The first-guess diameters of the absorber and the stripper can be calculated using the method presented in Section 6.1. Starting from that point, these parameters were simulated using the improved rate-based model developed in Aspen Plus®. Table 15 summarizes a comparison of the results of this study with those presented by Canepa et al. [ 66], in terms of equipment size and process parameters. It shows that the design of this study achieved smaller equipment size and lower thermal duty.

One significant difference is that the packing heights in both the absorber and the stripper in this study are significantly smaller than those in Ref. [ 66]. One contributor is that higher efficiency structured packing was used in this study, which allows a lower height of transfer unit (HTU); the total packing height was then reduced, while keeping the same number of transfer units (NTU). At the same time, using the more accurate model provides more confidence in the simulation results, such that a conservative margin may not be needed. After all, capture levels reached as high as 90%–95% during experiments with short packing beds for both the absorber and the stripper of the pilot plants. In the experimental study by Dugas [ 15], the packing heights of both the absorber (with IMTP No. 40 random packing) and the stripper (with Flexipac 1Y) are 6.1 m. Notz et al. [ 16] reported the packing heights of the absorber and the stripper (with Mallepak 250Y) to be 4.2 m and 2.25 m, respectively, for their pilot plant.

It is also noticeable that the specific duty in this study is lower than that in Ref. [ 66]. The results in Table 15 show that the rich loading of this study is slightly higher, which may reflect the impact of thermodynamic modeling. With the same CO2 concentration in the flue gas, the solubility of CO2 that is calculated by this improved thermodynamic model may be slightly higher when close to its saturation. This situation also results in a smaller flow rate of the solvent entering the stripper. Thus, the heat requirement for solvent evaporation in the stripper decreases. At the same time, using more accurate kinetics for the reactions inside both the absorber and the stripper could also have a large impact on the predictions of heat requirement for solvent regeneration, although it is hard to dissect those highly nonlinear relations between those factors.

Conclusions

This paper presented a study on the development of an accurate rate-based steady-state model in Aspen Plus®, with some elements implemented in Fortran subroutines, for the MEA-based carbon capture process, along with a case study using this model. It was found that the correlations of the thermodynamic model have a significant impact on the prediction accuracy of the VLE of the MEA-H2O-CO2 mixture. A new combination of correlations was selected in this study, and shows better prediction performance. Following this step, the model from Ref. [ 14] was used, by coding a Fortran subroutine in order to improve the prediction accuracy of the liquid mixture density.
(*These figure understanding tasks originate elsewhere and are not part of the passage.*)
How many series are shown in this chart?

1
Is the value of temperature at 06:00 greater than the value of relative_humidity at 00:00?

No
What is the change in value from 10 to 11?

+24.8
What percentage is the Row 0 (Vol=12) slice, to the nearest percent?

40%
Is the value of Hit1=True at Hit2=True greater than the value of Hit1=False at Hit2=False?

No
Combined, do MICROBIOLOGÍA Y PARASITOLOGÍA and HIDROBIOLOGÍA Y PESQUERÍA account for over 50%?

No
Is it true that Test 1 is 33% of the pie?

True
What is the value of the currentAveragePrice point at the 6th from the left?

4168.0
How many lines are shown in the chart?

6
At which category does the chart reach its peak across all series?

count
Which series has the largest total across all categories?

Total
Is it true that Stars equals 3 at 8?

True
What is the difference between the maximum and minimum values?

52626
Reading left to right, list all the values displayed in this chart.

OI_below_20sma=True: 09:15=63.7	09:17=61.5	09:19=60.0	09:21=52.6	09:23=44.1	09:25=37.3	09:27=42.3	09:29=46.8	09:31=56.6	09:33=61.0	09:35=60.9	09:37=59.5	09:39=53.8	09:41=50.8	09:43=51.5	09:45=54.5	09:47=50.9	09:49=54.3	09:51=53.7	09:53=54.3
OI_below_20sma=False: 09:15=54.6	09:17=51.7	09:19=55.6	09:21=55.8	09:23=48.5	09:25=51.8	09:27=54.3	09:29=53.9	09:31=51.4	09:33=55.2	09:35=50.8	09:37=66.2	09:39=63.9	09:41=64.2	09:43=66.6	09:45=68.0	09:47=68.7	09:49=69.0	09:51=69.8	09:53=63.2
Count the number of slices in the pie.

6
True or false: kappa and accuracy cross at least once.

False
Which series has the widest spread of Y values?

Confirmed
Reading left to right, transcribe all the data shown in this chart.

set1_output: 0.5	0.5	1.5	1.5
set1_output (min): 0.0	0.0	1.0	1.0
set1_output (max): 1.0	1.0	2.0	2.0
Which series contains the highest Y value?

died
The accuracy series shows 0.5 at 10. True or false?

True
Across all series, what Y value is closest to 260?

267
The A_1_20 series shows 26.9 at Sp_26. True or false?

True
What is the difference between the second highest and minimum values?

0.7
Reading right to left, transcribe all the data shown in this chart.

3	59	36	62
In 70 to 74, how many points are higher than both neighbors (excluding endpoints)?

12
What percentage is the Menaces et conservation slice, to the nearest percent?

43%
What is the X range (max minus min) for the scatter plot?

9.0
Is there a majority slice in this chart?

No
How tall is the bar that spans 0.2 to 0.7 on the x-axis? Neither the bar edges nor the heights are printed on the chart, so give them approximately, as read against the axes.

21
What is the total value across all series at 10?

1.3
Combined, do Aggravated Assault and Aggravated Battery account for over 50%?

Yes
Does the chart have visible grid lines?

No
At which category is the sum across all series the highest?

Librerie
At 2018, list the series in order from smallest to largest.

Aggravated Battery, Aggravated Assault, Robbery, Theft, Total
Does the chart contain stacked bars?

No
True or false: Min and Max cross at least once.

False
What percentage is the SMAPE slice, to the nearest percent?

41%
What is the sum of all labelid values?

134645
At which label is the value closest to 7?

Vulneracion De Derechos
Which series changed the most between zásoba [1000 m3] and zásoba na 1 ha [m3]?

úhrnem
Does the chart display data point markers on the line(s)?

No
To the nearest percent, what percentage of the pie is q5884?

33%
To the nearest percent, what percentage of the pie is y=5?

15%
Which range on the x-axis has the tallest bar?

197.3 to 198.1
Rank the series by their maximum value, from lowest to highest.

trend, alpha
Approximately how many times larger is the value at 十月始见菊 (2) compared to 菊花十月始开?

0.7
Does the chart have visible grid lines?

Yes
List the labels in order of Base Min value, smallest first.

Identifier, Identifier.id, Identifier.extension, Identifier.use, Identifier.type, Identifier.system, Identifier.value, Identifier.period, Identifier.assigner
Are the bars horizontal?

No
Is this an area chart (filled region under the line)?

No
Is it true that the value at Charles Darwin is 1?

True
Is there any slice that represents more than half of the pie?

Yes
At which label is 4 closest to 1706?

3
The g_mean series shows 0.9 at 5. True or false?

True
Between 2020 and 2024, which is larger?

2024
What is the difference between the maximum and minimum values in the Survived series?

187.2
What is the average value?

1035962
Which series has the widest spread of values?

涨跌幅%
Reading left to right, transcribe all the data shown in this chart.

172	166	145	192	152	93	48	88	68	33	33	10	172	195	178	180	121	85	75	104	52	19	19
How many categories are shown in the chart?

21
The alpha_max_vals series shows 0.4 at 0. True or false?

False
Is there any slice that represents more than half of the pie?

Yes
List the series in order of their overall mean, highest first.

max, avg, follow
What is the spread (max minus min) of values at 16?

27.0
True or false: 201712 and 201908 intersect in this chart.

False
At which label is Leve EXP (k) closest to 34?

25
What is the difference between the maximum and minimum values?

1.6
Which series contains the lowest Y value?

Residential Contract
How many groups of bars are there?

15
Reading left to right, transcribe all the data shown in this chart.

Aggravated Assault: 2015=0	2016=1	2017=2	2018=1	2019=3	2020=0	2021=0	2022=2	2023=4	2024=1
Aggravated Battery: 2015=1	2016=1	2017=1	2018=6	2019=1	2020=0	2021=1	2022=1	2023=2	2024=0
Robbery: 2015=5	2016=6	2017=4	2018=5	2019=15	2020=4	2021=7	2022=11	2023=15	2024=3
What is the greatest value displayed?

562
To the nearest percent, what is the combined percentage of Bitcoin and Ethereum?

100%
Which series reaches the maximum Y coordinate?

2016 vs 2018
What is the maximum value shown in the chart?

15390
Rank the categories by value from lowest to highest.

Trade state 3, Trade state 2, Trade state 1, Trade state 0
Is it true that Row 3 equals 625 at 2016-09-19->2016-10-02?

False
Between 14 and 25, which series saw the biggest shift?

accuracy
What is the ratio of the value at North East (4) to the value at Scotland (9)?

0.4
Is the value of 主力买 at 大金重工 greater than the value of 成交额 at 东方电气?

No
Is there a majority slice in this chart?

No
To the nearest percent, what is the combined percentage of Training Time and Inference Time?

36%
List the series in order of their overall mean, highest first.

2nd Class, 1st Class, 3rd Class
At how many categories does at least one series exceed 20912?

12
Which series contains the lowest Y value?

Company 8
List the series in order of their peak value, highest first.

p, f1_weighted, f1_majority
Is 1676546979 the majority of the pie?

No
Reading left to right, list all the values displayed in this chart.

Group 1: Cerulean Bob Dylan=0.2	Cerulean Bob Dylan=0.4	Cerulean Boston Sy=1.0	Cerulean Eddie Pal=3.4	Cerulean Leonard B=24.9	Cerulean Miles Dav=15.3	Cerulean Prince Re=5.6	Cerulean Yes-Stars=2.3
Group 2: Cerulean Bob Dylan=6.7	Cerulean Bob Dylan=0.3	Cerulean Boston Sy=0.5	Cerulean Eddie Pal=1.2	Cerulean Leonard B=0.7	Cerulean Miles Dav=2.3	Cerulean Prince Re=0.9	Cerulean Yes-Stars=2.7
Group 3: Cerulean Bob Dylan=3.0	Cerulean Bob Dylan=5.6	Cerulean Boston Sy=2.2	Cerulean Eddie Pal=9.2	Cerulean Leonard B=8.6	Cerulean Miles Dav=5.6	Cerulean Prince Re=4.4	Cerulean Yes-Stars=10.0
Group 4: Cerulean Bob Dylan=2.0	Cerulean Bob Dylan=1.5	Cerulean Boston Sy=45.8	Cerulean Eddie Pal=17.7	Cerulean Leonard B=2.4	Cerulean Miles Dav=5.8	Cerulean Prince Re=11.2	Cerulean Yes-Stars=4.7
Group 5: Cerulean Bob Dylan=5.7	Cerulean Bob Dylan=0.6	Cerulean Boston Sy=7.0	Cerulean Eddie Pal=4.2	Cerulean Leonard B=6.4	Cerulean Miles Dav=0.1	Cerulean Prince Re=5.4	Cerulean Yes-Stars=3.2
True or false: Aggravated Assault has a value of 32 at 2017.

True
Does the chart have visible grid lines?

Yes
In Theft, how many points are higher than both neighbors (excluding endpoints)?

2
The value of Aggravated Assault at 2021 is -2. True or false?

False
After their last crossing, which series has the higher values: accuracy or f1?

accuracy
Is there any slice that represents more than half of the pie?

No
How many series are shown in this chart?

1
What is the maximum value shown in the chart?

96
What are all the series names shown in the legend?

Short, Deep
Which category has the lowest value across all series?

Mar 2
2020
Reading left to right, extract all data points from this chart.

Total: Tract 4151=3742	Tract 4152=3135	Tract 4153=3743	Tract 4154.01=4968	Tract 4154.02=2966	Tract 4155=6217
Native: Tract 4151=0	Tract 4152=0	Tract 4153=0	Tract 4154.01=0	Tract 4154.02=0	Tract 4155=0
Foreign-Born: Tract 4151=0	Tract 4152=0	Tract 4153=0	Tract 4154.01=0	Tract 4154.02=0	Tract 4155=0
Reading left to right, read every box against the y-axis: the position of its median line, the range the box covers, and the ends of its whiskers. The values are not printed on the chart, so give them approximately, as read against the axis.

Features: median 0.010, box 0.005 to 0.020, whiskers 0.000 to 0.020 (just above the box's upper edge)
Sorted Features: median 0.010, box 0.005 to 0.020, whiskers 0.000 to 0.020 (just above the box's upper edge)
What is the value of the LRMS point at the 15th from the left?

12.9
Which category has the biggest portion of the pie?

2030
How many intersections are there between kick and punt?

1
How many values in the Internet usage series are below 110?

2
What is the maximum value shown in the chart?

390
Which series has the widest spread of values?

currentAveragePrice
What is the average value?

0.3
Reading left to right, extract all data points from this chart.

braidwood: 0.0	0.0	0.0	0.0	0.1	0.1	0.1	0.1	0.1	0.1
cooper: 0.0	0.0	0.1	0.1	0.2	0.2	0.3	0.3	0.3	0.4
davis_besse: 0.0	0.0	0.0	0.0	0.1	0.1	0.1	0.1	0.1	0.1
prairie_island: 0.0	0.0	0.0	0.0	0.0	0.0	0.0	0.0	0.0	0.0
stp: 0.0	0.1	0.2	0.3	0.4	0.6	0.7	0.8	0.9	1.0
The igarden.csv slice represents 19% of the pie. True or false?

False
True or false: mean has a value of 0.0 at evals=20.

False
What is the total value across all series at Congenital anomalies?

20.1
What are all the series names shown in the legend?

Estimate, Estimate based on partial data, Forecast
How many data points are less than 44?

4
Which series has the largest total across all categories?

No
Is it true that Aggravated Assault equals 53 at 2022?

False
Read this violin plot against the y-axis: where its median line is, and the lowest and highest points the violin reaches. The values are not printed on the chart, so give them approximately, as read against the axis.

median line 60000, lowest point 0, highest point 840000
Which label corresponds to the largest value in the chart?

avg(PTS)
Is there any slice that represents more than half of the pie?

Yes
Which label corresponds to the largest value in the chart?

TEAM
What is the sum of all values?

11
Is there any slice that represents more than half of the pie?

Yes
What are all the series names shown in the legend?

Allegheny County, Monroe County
The rate-based process model was improved by setting different kinetics for the reverse carbonate formation reactions in the absorber and the stripper, respectively, and by coding a Fortran subroutine for the effective gas-liquid interfacial area using the model from Ref. [ 61]. The model validation results show that the model predictions appear to be in good agreement with the experimental data from the pilot plant.

Using this accurate model, a case study was carried out for carbon capture fitted to a 250 MWe CCGT power plant. The results show that this study achieved smaller equipment size and lower energy consumption than the previous study; these results may translate into significant savings in both capital investment and utility cost for the carbon capture plant.